Con Croce, La Niña ha dato voce alla verace intensità emotiva di Napoli, sciogliendola in una liturgia di sonorità fatte di tessuti elettronici e fascinazioni iconografiche: la prima stazione di un’immaginaria via Crucis dell’artista, un cammino sofferto e liberatorio in una Napoli selvaggia, la processione in cui sfilano tutti i suoi pensieri, i suoi mostri, i suoi mali.

Poi è stata la volta di Niente cchiù, il racconto tra il bianco e il nero di una storia d’amore malata fatta di ritorni e non ritorni.

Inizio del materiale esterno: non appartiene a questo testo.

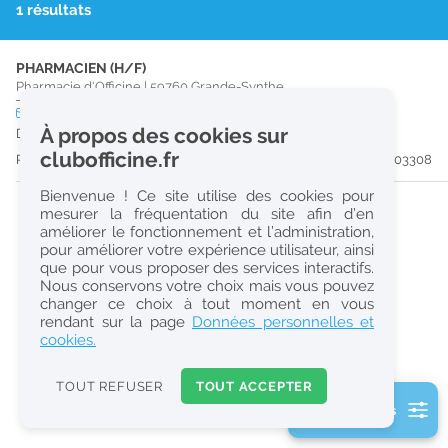
1 résultats
r
e
PHARMACIEN (H/F)
c
Pharmacie d'Officine
|
59760
Grande-Synthe
h
CDI
temps plein
À propos des cookies sur
Dès que possible
e
clubofficine.fr
Publiée il y a 14 jour(s)
#203308
r
Bienvenue ! Ce site utilise des cookies pour
c
mesurer la fréquentation du site afin d’en
améliorer le fonctionnement et l’administration,
h
pour améliorer votre expérience utilisateur, ainsi
e
que pour vous proposer des services interactifs.
Nous conservons votre choix mais vous pouvez
changer ce choix à tout moment en vous
Réinitialiser
rendant sur la page
Données personnelles et
cookies.
2
0
TOUT REFUSER
TOUT ACCEPTER
k
2 filtre(s) actifs
m
Consulter les offres de la France d'outre-mer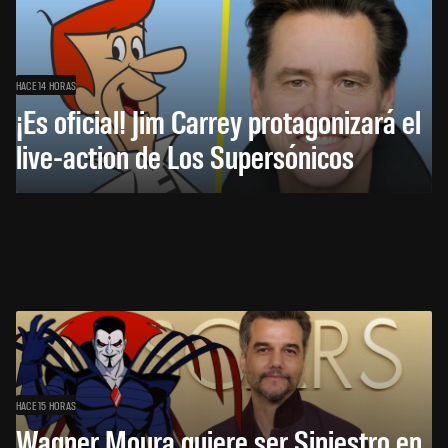
HACE 14 HORAS
¡Es oficial! Jim Carrey protagonizará el
live-action de Los Supersónicos
HACE 15 HORAS
Wagner Moura quiere ser Siniestro en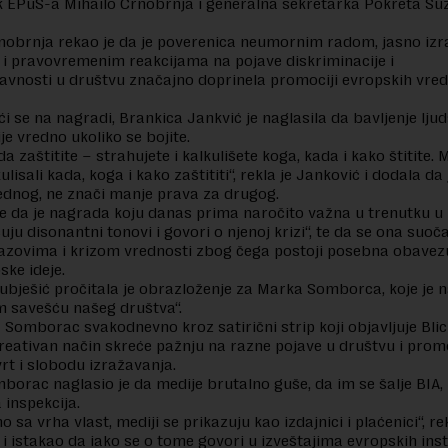
 EPuS-a Mihailo Crnobrnja i generalna sekretarka Pokreta Su
nobrnja rekao je da je poverenica neumornim radom, jasno iz
i pravovremenim reakcijama na pojave diskriminacije i
vnosti u društvu značajno doprinela promociji evropskih vred
ći se na nagradi, Brankica Jankvić je naglasila da bavljenje lju
je vredno ukoliko se bojite.
a zaštitite – strahujete i kalkulišete koga, kada i kako štitite. 
lisali kada, koga i kako zaštititi“, rekla je Janković i dodala d
ednog, ne znači manje prava za drugog.
je da je nagrada koju danas prima naročito važna u trenutku u
uju disonantni tonovi i govori o njenoj krizi“, te da se ona suoč
azovima i krizom vrednosti zbog čega postoji posebna obavez
ske ideje.
bješić pročitala je obrazloženje za Marka Somborca, koje je 
 savešću našeg društva“.
a Somborac svakodnevno kroz satirični strip koji objavljuje Blic
kreativan način skreće pažnju na razne pojave u društvu i prom
vrt i slobodu izražavanja.
orac naglasio je da medije brutalno guše, da im se šalje BIA, 
a inspekcija.
o sa vrha vlast, mediji se prikazuju kao izdajnici i plaćenici“, re
 istakao da iako se o tome govori u izveštajima evropskih insti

Ora La Niña torna con Salomè, un omaggio all’archetipo della femme fatale rielaborato in una personale chiave arabo-napoletana che dà vita a un sincretismo culturale fra le diverse sponde del Mediterraneo. Il video del brano, diretto da KWSK Ninja, vede l’artista nelle vesti della figura-simbolo della vendetta sanguinaria, che riconsegna su un piatto d’oro la proverbiale storia di chi cade vittima di una seduttrice impenitente.

Con la sua personalità potente, La Niña ha recentemente attirato l’attenzione di MYSS KETA, che l’ha ammessa nel circolo delle ragazze di Porta Venezia, coinvolgendola nel video-manifesto che accompagna la nuova versione del brano.